Price Controls Promise Only To Undermine Biotech Drug Development
Carl B. Feldbaum, president of the Biotechnology Industry Organization (BIO), issued the following statement on the legislation introduced Wednesday by U.S. Rep. Tom Allen of Maine.)
"Biotechnology companies have a proven track record in developing new drugs and vaccines for the most intractable, life-threatening diseases. Most of these diseases, such as heart disease, various cancers, Alzheimer's and Parkinson's diseases, strike our older citizens more than any other age group.
"BIO supports helping older citizens gain access to the latest more therapies, but price controls, in whatever disguise they are presented, are counterproductive. The first test for any Medicare legislation is that it should not deter biotech drug development for the very people Medicare is designed to protect.
"The challenge is how do we get biotech drugs to older citizens in an affordable manner, but not at the expense of our ability to create innovative new therapies and cures.
"Price controls in the United States will cripple life-saving drug development because many companies, especially small biotech firms, will not be able to afford the research effort if the return is not great enough to attract private investors the primary source of billions of dollars spent each year on new therapies. I would hope that Congress has not forgotten how the mere talk of price controls during the 1993-94 Clinton health care debate hindered biotech companies from raising research money.

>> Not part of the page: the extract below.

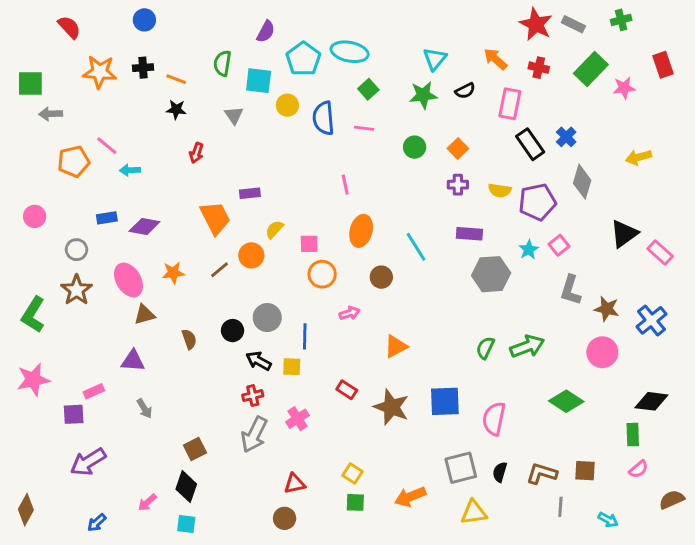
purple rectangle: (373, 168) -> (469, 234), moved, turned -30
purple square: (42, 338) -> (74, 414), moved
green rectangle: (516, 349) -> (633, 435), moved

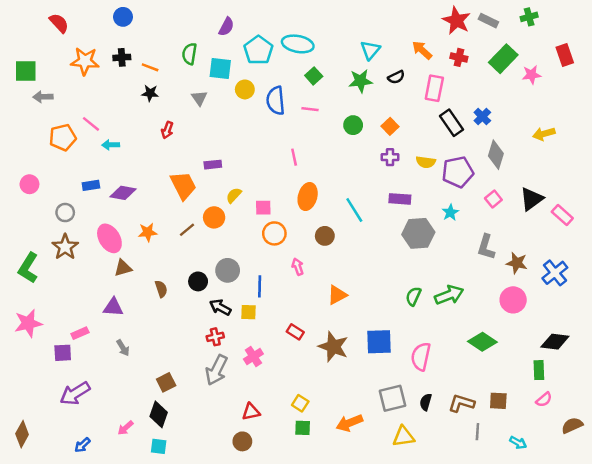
pink square: (559, 245) -> (493, 199), moved
pink arrow: (350, 313) -> (298, 267), turned -91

"Last year alone, U.S. biotech companies spent more than $9 more billion on research. Although our biotech industry is the acknowledged worldwide leader in innovative drug development, most biotech companies have yet to make any profits.

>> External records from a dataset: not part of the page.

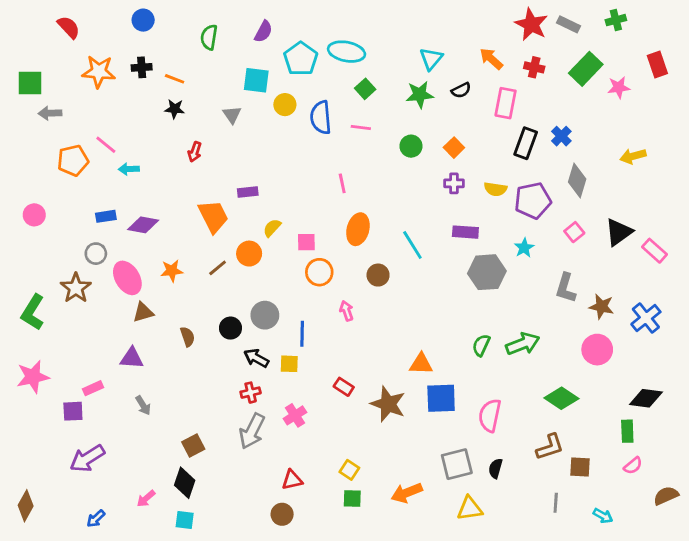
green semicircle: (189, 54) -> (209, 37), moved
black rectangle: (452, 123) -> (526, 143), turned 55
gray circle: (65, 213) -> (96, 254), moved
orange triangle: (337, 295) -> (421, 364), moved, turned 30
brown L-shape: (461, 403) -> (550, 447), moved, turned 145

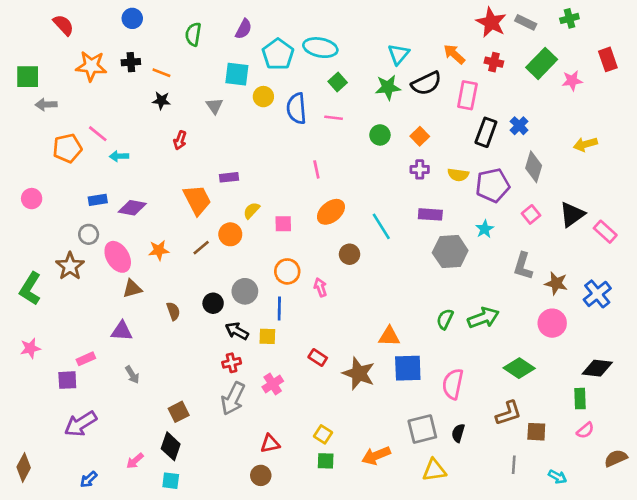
black semicircle: (461, 90) -> (426, 83), size x1.6
orange ellipse: (358, 229) -> (331, 212), turned 36
orange circle: (319, 272) -> (287, 271), moved
pink star: (33, 377) -> (30, 348), size x0.7

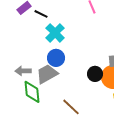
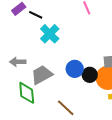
blue circle: (56, 58) -> (75, 69), moved
gray arrow: (23, 71) -> (18, 62), moved

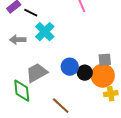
gray arrow: (18, 62) -> (18, 40), moved

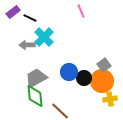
gray arrow: (18, 40) -> (27, 45), moved
gray square: (105, 60) -> (104, 65), turned -32
green diamond: (22, 91) -> (35, 96), moved

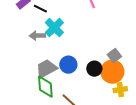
blue circle: (69, 72) -> (68, 65), moved

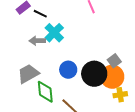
gray trapezoid: (46, 69) -> (28, 74), moved
black circle: (94, 69) -> (94, 74), size x1.6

"More than 80 biotech medicines are on the market and hundreds more are under review by the U.S. Food and Drug Administration. These drugs aim to reduce expensive time spent in hospitals and long-term care institutions while improving quality of life.
"Trying to cut health care costs by undermining biotech drug development efforts, which have proved effective in lessening the economic burden posed by diseases particularly age-related ones is miserably wrongheaded. Improvements to Medicare should encourage, not discourage, new biotech drug development."
BIO represents more than 830 biotechnology companies, academic institutions and state biotechnology centers in 47 states and 26 nations. BIO members are involved in the research and development of health care, agricultural and environmental biotechnology products.